Although we did identify the cause of the head circumference ICC increase, we were unable to clarify the procedure in time to result in a substantial decrease in the ICC value. By the time we discussed this measurement technique with the pediatricians, the two clinics that had been incorrectly measuring head circumference had completed the majority of their study visits, and we could not reliably adjust the incorrect measurements.
For measurements that are highly operator dependent, such as measurement of skinfold thicknesses and circumferences, it is likely that the reproducibility of each individual's measurements increase with experience. However, it is uncertain whether this increased precision would improve the accuracy of measurement and consistency across centers. Therefore, ongoing evaluation using ICC's, followed by retraining, is essential to ensure that measurement techniques are optimally consistent across sites.
We suggest that investigators leading similar studies do their best to ensure that data entry and reporting to study investigators occur as quickly as possible, and that auditing and retraining workshops occur as soon as possible after data collection commences, optimally within about a month. While we recognized these precepts from the start of our study, the logistical challenges of leading a large study distributed across a country with transportation challenges and limited computer accessibility outside of the central data center in Minsk were such that we were unable to entirely eliminate measurement clustering. Centralized measurement would limit the influence of measurement clustering, but it was not feasible for participants to travel to a central site for research measurements in our study, and we suspect this would be true in most other studies as well.
While an ICC of 0 might be ideal for a characteristic that truly does not vary by cluster, it is likely that many characteristics vary between centers for reasons in addition to clustered variation in measurement technique [13]. For example, there may be geographic differences in the racial or ethnic compositions of populations served in different centers, or there may be regional differences in diet or other behaviors that lead to expected variation in characteristics such as weight or BMI. These differences are a particular concern in cluster-randomized trials, in which a limited number of often heterogeneous groups often makes it difficult for randomization to distribute potential sources of confounding evenly [14]. In Belarus, the population is relatively homogenous, which is reflected by the low ICC's (< = 0.03) for many measurements such as height, weight, upper arm circumference, and bioimpedance. Although some guidelines are available for expected values of ICC, especially among studies of adults [14], little information is available for anthropometric values among children.

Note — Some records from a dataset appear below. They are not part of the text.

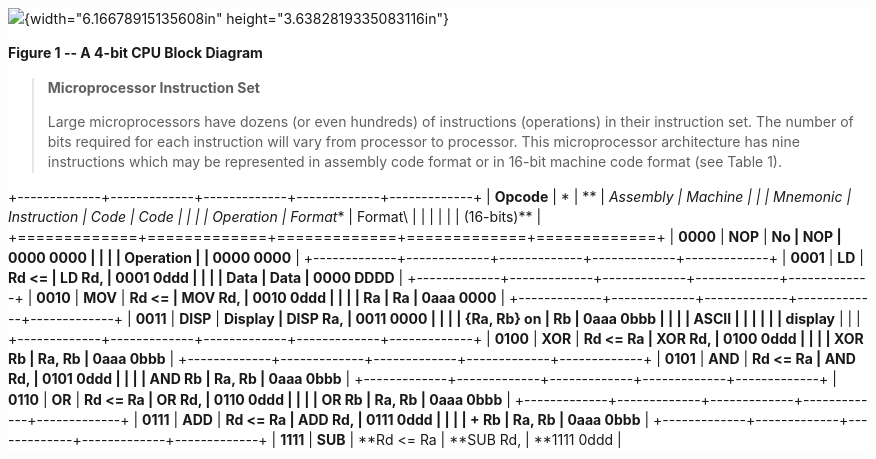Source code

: ![](media/image1.tiff){width="6.16678915135608in"
height="3.6382819335083116in"}

**Figure 1 -- A 4-bit CPU Block Diagram**

> **Microprocessor Instruction Set**
>
> Large microprocessors have dozens (or even hundreds) of instructions
> (operations) in their instruction set. The number of bits required for
> each instruction will vary from processor to processor. This
> microprocessor architecture has nine instructions which may be
> represented in assembly code format or in 16-bit machine code format
> (see Table 1).

+-------------+-------------+-------------+-------------+-------------+
| **Opcode**  | *           | **          | **Assembly  | **Machine   |
|             | *Mnemonic** | Instruction | Code        | Code        |
|             |             | Operation** | Format**    | Format\     |
|             |             |             |             | (16-bits)** |
+=============+=============+=============+=============+=============+
| **0000**    | **NOP**     | **No        | **NOP**     | **0000 0000 |
|             |             | Operation** |             | 0000 0000** |
+-------------+-------------+-------------+-------------+-------------+
| **0001**    | **LD**      | **Rd \<=    | **LD Rd,    | **0001 0ddd |
|             |             | Data**      | Data**      | 0000 DDDD** |
+-------------+-------------+-------------+-------------+-------------+
| **0010**    | **MOV**     | **Rd \<=    | **MOV Rd,   | **0010 0ddd |
|             |             | Ra**        | Ra**        | 0aaa 0000** |
+-------------+-------------+-------------+-------------+-------------+
| **0011**    | **DISP**    | **Display   | **DISP Ra,  | **0011 0000 |
|             |             | {Ra, Rb} on | Rb**        | 0aaa 0bbb** |
|             |             | ASCII       |             |             |
|             |             | display**   |             |             |
+-------------+-------------+-------------+-------------+-------------+
| **0100**    | **XOR**     | **Rd \<= Ra | **XOR Rd,   | **0100 0ddd |
|             |             | XOR Rb**    | Ra, Rb**    | 0aaa 0bbb** |
+-------------+-------------+-------------+-------------+-------------+
| **0101**    | **AND**     | **Rd \<= Ra | **AND Rd,   | **0101 0ddd |
|             |             | AND Rb**    | Ra, Rb**    | 0aaa 0bbb** |
+-------------+-------------+-------------+-------------+-------------+
| **0110**    | **OR**      | **Rd \<= Ra | **OR Rd,    | **0110 0ddd |
|             |             | OR Rb**     | Ra, Rb**    | 0aaa 0bbb** |
+-------------+-------------+-------------+-------------+-------------+
| **0111**    | **ADD**     | **Rd \<= Ra | **ADD Rd,   | **0111 0ddd |
|             |             | + Rb**      | Ra, Rb**    | 0aaa 0bbb** |
+-------------+-------------+-------------+-------------+-------------+
| **1111**    | **SUB**     | **Rd \<= Ra | **SUB Rd,   | **1111 0ddd |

Given the lack of regional variation in our study population, we considered an ICC to be higher than expected if it was above 0.05. However, in other settings in which regional variation is more likely, investigators will need to the appropriate threshold for investigation, perhaps based on instrument-measured characteristics or centralized measurement of selected variables.
Even after correcting errors in measurement techniques and achieving low ICC's, some clustering remains, as we found in our analysis of the intervention upon sitting height, unadjusted and accounting for clustering. Therefore, even with excellent consistency of measurement resulting in low ICC's, it is still vital to account for clustering within center in statistical analyses.